A former judge of Italy’s constitutional court, Mattarella has refused to bow to what he saw as “diktats” from the two parties which he considered contrary to the country’s interests.

He had watched for weeks as Five Star and the League set about trying to strike an alliance that would give Italy’s hung parliament a majority.

The president said that he has done “everything possible” to aid the formation of a government, but that an openly eurosceptic economy minister ran against the parties’ joint programme promise to simply “change Europe for the better from an Italian point of view”.

“I asked for the (economy) ministry an authoritative person from the parliamentary majority who is consistent with the government programme… who isn’t seen as a supporter of a line that could probably, or even inevitably, provoke Italy’s exit from the euro,” he added.

Mattarella said Conte refused to support “any other solution” and then, faced with the president’s refusal to approve the choice of Savona, gave up his mandate to be prime minister.

The leaders of Five Star and the League, Luigi Di Maio and Matteo Salvini, were infuriated by Mattarella’s refusal to accept Savona, a respected financier and economist.

“Why don’t we just say that in this country it’s pointless that we vote, as the ratings agencies, financial lobbies decide the governments,” a livid Di Maio said in a video on Facebook.

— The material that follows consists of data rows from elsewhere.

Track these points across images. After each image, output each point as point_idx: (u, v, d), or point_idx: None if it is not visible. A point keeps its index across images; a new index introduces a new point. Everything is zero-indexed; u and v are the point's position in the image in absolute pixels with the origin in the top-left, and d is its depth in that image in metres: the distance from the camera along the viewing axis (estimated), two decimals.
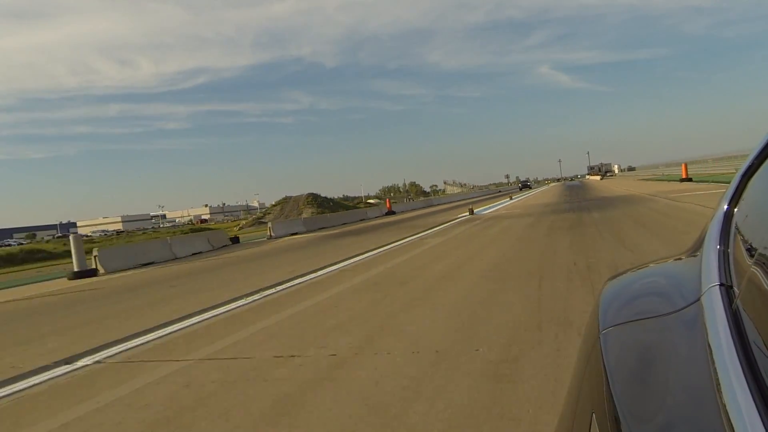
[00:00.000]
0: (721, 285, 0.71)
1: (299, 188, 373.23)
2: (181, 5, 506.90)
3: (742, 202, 0.93)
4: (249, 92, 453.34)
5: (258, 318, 6.17)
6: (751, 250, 0.70)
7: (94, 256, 15.08)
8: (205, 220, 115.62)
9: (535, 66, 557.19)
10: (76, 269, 14.38)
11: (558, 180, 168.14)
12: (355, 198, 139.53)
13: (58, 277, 15.58)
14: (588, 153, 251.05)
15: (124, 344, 5.63)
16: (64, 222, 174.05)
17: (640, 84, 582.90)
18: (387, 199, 54.34)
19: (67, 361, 5.11)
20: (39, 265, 26.40)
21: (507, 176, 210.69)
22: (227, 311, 6.83)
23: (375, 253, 11.89)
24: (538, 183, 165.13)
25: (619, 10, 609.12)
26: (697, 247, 0.96)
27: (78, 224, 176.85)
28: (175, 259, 17.55)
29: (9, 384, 4.58)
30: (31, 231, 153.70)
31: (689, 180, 29.63)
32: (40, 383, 4.47)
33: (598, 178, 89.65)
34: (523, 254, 8.72)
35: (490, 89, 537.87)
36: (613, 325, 0.82)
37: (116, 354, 5.28)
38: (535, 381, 3.15)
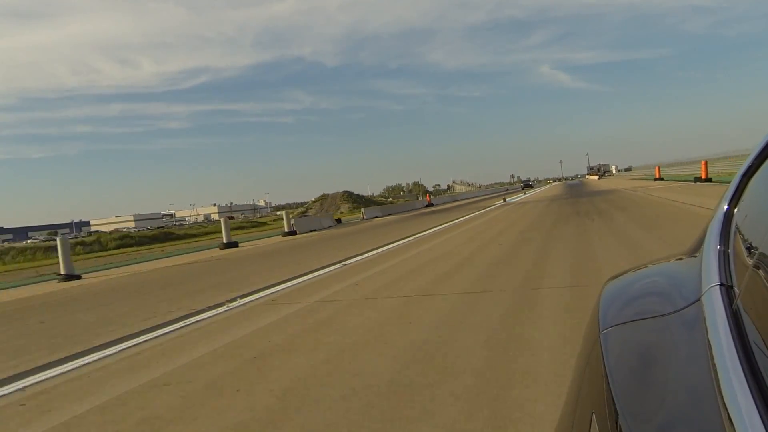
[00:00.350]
0: (721, 285, 0.71)
1: (301, 188, 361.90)
2: (182, 5, 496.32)
3: (742, 202, 0.94)
4: (250, 92, 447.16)
5: (451, 231, 15.18)
6: (751, 250, 0.70)
7: (292, 223, 24.75)
8: (233, 217, 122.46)
9: (536, 66, 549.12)
10: (286, 230, 23.89)
11: (559, 180, 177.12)
12: (362, 197, 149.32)
13: (275, 236, 24.94)
14: (587, 154, 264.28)
15: (395, 242, 13.92)
16: (76, 221, 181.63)
17: (641, 84, 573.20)
18: (427, 195, 66.17)
19: (369, 251, 12.45)
20: (188, 241, 37.67)
21: (512, 176, 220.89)
22: (433, 231, 15.79)
23: (466, 218, 20.92)
24: (540, 183, 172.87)
25: (620, 10, 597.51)
26: (697, 247, 0.97)
27: (91, 222, 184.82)
28: (323, 228, 26.58)
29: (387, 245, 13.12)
30: (45, 230, 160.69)
31: (661, 179, 39.86)
32: (376, 251, 11.63)
33: (595, 177, 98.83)
34: (549, 212, 18.38)
35: (491, 89, 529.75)
36: (613, 325, 0.84)
37: (391, 246, 12.94)
38: (565, 226, 12.36)
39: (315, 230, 25.41)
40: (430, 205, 46.93)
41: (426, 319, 4.86)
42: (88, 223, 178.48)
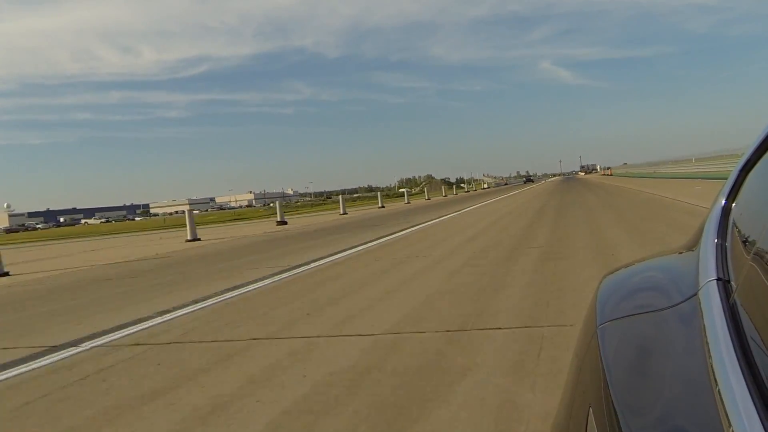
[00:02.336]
0: (718, 279, 0.67)
1: (305, 177, 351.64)
2: None
3: (740, 197, 0.89)
4: (250, 82, 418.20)
5: (544, 185, 53.23)
6: (748, 245, 0.67)
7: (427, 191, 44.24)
8: (330, 196, 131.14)
9: (537, 61, 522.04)
10: (426, 198, 39.62)
11: (558, 175, 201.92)
12: (376, 188, 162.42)
13: (423, 199, 41.06)
14: (580, 157, 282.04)
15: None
16: (132, 204, 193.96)
17: (642, 81, 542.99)
18: (504, 179, 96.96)
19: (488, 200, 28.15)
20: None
21: (519, 172, 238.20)
22: (539, 184, 62.11)
23: (539, 184, 67.13)
24: (539, 177, 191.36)
25: (623, 7, 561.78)
26: (694, 241, 0.92)
27: (150, 206, 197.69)
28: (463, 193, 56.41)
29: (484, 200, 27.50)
30: (106, 211, 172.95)
31: (605, 175, 65.35)
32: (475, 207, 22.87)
33: (583, 174, 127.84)
34: (559, 187, 36.77)
35: (492, 84, 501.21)
36: (610, 319, 0.80)
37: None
38: (565, 185, 42.46)
39: (445, 195, 47.13)
40: (506, 184, 79.68)
41: (550, 190, 32.25)
42: (147, 206, 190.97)
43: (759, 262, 0.59)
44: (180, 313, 4.91)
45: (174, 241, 16.54)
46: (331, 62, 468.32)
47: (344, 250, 8.89)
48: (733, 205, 0.90)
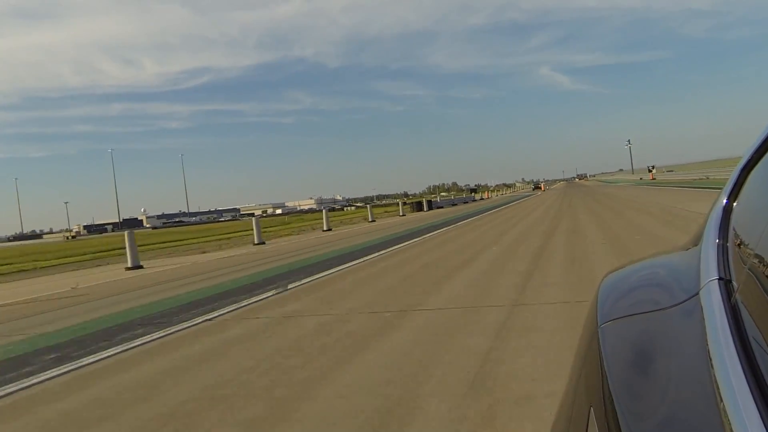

“When the people give more than 51 percent of consensus to political forces that want to represent the interests of the Italian people, they find a way to block everything. It’s unacceptable.”

Salvini, who was Savona’s biggest advocate and a fellow eurosceptic, said on Sunday that Italy wasn’t a “colony”, and that “we won’t have Germany tell us what to do”.

He told supporters: “Either we can work to give a future to this country and to our children, or else, in a democracy, if we are still in a democracy, there is only one thing to do: give the floor to the Italians.”